Reputation: 91
I want to create a project with multiple classes but not sure how to properly connect them together.
Let's say our model consists of following classes. Sports leagues consists of multiple teams, teams consists of players and a manager. Let's say I want to connect players to a specific team and a team to a specific league.
I can add to a League class list of teams and to a Team class — list of Players and "Manager" property like that:
class League {
private List<Team> teams;
}
class Team {
private List<Player> players;
private Manager manager;
}
With this kind of "top-to-bottom" model we can easily construct league tables or get team rosters. But what we cannot do with this model is to take a player and find his manager or team-mates. And we can't find a position of a concrete team in a league because only league knows this information, but Team is unaware of what League it has been appointed to. One the other hand I can use "bot-to-top" approach and add property "Team" to a Player and "League" to a Team, but now we cannot easily create league tables since League doesn't consist of teams anymore.
I can make both kind of connections simultaneously and add "private League league" to a Team and "List teams" to a League.

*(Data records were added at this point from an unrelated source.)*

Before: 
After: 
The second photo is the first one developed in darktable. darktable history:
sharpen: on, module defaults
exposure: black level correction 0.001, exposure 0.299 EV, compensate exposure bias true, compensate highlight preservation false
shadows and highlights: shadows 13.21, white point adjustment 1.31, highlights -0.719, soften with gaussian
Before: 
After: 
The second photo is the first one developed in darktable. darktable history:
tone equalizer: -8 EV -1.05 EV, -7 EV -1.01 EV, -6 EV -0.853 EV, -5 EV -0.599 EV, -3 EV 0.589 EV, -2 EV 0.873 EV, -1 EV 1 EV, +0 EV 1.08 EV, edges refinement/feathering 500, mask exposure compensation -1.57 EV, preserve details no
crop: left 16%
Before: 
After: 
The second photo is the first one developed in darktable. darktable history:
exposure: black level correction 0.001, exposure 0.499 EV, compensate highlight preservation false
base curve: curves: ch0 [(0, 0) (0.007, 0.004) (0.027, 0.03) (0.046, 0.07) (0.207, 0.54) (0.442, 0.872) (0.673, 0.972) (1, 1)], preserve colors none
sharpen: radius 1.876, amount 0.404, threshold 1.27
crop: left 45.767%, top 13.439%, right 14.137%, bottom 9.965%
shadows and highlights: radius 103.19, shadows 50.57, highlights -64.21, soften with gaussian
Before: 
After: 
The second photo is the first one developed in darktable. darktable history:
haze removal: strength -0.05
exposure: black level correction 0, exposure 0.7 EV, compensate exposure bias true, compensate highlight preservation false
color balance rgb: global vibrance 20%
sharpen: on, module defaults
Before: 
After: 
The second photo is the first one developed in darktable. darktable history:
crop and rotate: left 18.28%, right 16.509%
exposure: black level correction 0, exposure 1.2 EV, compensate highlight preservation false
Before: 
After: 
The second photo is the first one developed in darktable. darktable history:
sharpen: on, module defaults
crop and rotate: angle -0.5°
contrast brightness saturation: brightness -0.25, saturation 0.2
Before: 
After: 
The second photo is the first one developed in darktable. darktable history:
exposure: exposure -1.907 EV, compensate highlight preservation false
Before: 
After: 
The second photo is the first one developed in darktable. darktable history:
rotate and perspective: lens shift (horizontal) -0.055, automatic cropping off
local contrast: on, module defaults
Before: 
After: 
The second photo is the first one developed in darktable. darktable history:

But it's kind of a making a job twice and that is not good either. Let's say I want to store both of them in a database and I certainly can't this properties to a table since they duplicate themselves.
So what is general principle of making classes dependent on each other? Maybe I should make another support classes to maintain connections between them? What kind of principles describe this kind of a problems? What should I read to better understand this dependencies?
Upvotes: 1
Views: 32
Reputation: 753
I consider the solution of implementing bidirectional dependencies to be the best for this particular scenario. There will be two main drawbacks though:
This will depend on the solution you are trying to implement. If you are expected to perform queries and so on, then it's fine, given that the utility it brings is way better than the issues it might cause. But if you are not planning to query the information that much, then I'd rather pay for the lower performance rather than maintenance and memory usage.